_EXTRAIT PROPOSÉ_
/---

Plus loin, le spectateur reste en arrêt devant la persévérance d’Oreste Fernando Nannetti, qui a gravé avec la boucle de son gilet les soixante-dix mètres carrés de la cour de son institution psychiatrique. Les mots tracés dans la pierre révèlent un monde stupéfiant, entre rêve et réalité, traduits et utilisés par Gustavo Giacosa pour écrire son spectacle éponyme témoignant de la fulgurance créatrice de cet artiste hors norme (présenté le 2 février dernier à l’Amphithéâtre de la Manufacture).
On découvre également chez ces auteurs d’art brut un côté mystique qui nous sort de notre zone de confort et nous amène vers d’autres mondes. Inspiratrice du spectacle que Gustavo Giacosa est en train de créer actuellement, Melina Riccio sillonne le nord de l’Italie pour y délivrer des messages christiques sur les murs, messages qu’elle signe, contrairement à la majorité des auteur·ices d’art brut. Après avoir participé à de nombreuses collections de haute couture, cette artiste, ancienne couturière dans les années 80, a voulu monter sa propre maison. L’échec financier de cette entreprise a endommagé sa santé mentale. Se voyant désormais comme un messie anticapitaliste et foncièrement écologiste, elle produit ses œuvres essentiellement à partir de matériaux de récupération.

\---

_DONNÉES FOURNIES_
/---

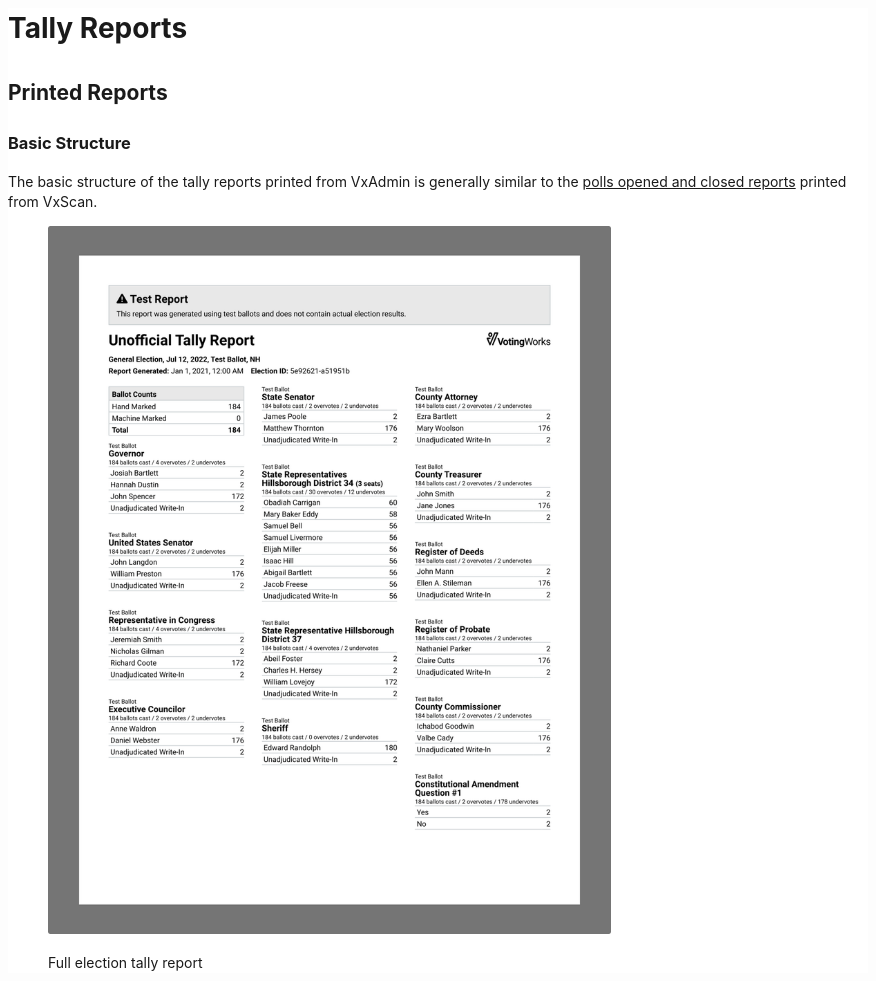 # Tally Reports

## Printed Reports

### Basic Structure

The basic structure of the tally reports printed from VxAdmin is generally similar to the [polls opened and closed reports](../vxscan-polls-reports.md) printed from VxScan.

<figure><img src="../../.gitbook/assets/image (14).png" alt="" width="563"><figcaption><p>Full election tally report</p></figcaption></figure>
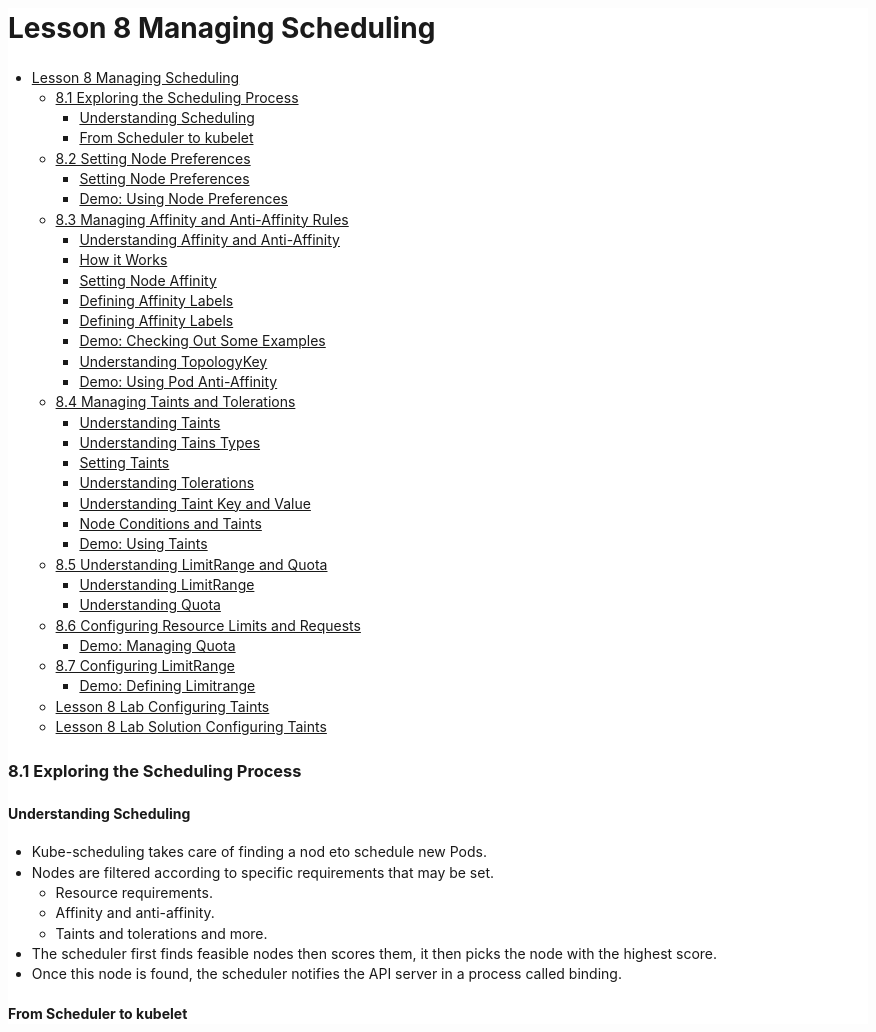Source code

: # Lesson 8 Managing Scheduling

- [Lesson 8 Managing Scheduling](#lesson-8-managing-scheduling)
    - [8.1 Exploring the Scheduling Process](#81-exploring-the-scheduling-process)
      - [Understanding Scheduling](#understanding-scheduling)
      - [From Scheduler to kubelet](#from-scheduler-to-kubelet)
    - [8.2 Setting Node Preferences](#82-setting-node-preferences)
      - [Setting Node Preferences](#setting-node-preferences)
      - [Demo: Using Node Preferences](#demo-using-node-preferences)
    - [8.3 Managing Affinity and Anti-Affinity Rules](#83-managing-affinity-and-anti-affinity-rules)
      - [Understanding Affinity and Anti-Affinity](#understanding-affinity-and-anti-affinity)
      - [How it Works](#how-it-works)
      - [Setting Node Affinity](#setting-node-affinity)
      - [Defining Affinity Labels](#defining-affinity-labels)
      - [Defining Affinity Labels](#defining-affinity-labels-1)
      - [Demo: Checking Out Some Examples](#demo-checking-out-some-examples)
      - [Understanding TopologyKey](#understanding-topologykey)
      - [Demo: Using Pod Anti-Affinity](#demo-using-pod-anti-affinity)
    - [8.4 Managing Taints and Tolerations](#84-managing-taints-and-tolerations)
      - [Understanding Taints](#understanding-taints)
      - [Understanding Tains Types](#understanding-tains-types)
      - [Setting Taints](#setting-taints)
      - [Understanding Tolerations](#understanding-tolerations)
      - [Understanding Taint Key and Value](#understanding-taint-key-and-value)
      - [Node Conditions and Taints](#node-conditions-and-taints)
      - [Demo: Using Taints](#demo-using-taints)
    - [8.5 Understanding LimitRange and Quota](#85-understanding-limitrange-and-quota)
      - [Understanding LimitRange](#understanding-limitrange)
      - [Understanding Quota](#understanding-quota)
    - [8.6 Configuring Resource Limits and Requests](#86-configuring-resource-limits-and-requests)
      - [Demo: Managing Quota](#demo-managing-quota)
    - [8.7 Configuring LimitRange](#87-configuring-limitrange)
      - [Demo: Defining Limitrange](#demo-defining-limitrange)
    - [Lesson 8 Lab Configuring Taints](#lesson-8-lab-configuring-taints)
    - [Lesson 8 Lab Solution Configuring Taints](#lesson-8-lab-solution-configuring-taints)

### 8.1 Exploring the Scheduling Process

#### Understanding Scheduling

- Kube-scheduling takes care of finding a nod eto schedule new Pods.
- Nodes are filtered according to specific requirements that may be set.
  - Resource requirements.
  - Affinity and anti-affinity.
  - Taints and tolerations and more.
- The scheduler first finds feasible nodes then scores them, it then picks the node with the highest score.
- Once this node is found, the scheduler notifies the API server in a process called binding.

#### From Scheduler to kubelet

\---

_LISTE DES ACTIVITÉS_
(1) Traduisez en anglais cette phrase de l’extrait sur l’art brut : « L’échec financier de cette entreprise a endommagé sa santé mentale. »
(2) Prolongez l’extrait sur l’art brut en reprenant après sa dernière phrase.

_CORRIGÉ_
(1) The financial failure of this venture damaged her mental health.

(2)
Ce sont donc bien des paroles en liberté que ces Écritures en errance présentent au visiteur, qui peut ainsi apprécier l’altérité du monde de l’écriture, affranchi de ses règles dites « classiques ». C’est aussi un voyage fort à travers les époques, les formes d’écriture et de dessin. Une expérience immanquable dans le cœur d’Aix-en-Provence.
Isabelle Rainaldi
Écritures en errance par l’asso Sic.12 : à la Galerie de la Manufacture (Cité du Livre, 8/10 rue des Allumettes, Aix-en-Provence).